Search code examples
pythonpandastypesnullparquet

Retain None in pandas DataFrame (in spite of astype() and to_parquet())


How can I force a pandas DataFrame to retain None values, even when using astype()?

Details

Since the pd.DataFrame constructor offers no compound dtype parameter, I fix the types (required for to_parquet()) with the following function:

def _typed_dataframe(data: list) -> pd.DataFrame:
    typing = {
        'name': str,
        'value': np.float64,
        'info': str,
        'scale': np.int8,
    }    
    result = pd.DataFrame(data)
    for label in result.keys():
        result[label] = result[label].astype(typing[label])
    return result

Unfortunately, result[info] = result[info].astype(str) transforms all None values in info to "None" strings. How can I forbid this, i.e. retain None values?
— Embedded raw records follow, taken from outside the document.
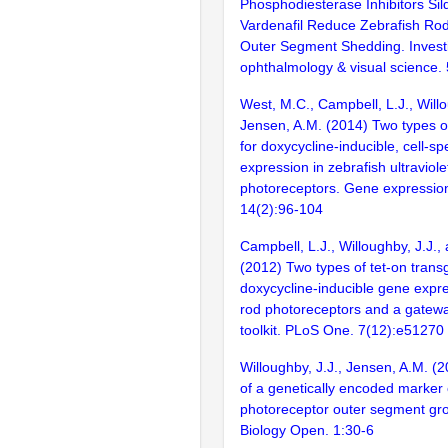
Phosphodiesterase Inhibitors Sil
Vardenafil Reduce Zebrafish Ro
Outer Segment Shedding. Investi
ophthalmology & visual science.
West, M.C., Campbell, L.J., Willo
Jensen, A.M. (2014) Two types of
for doxycycline-inducible, cell-sp
expression in zebrafish ultraviol
photoreceptors. Gene expression
14(2):96-104
Campbell, L.J., Willoughby, J.J.,
(2012) Two types of tet-on transg
doxycycline-inducible gene expre
rod photoreceptors and a gatew
toolkit. PLoS One. 7(12):e51270
Willoughby, J.J., Jensen, A.M. (
of a genetically encoded marker 
photoreceptor outer segment gr
Biology Open. 1:30-6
To be more precise: None values in data become np.nan in the result DataFrame, which become "nan" by astype(str), which become "None" when extracted from result.


Solution

  • Following @frosty's comment, we can use the alternative

        typing = {
            'name': str,
            'value': np.float64,
            'info': pd.StringDtype(),
            'scale': np.int8,
        }    
    

    However, this requires pandas ~= 1.0.0.


    As better solution, you can replace

    for label in result.keys():
        result[label] = result[label].astype(typing[label])
    

    by

    result.astype(schema)
    

    Unfortunately, result.astype(typing) has no effect since it cannot handle compound types.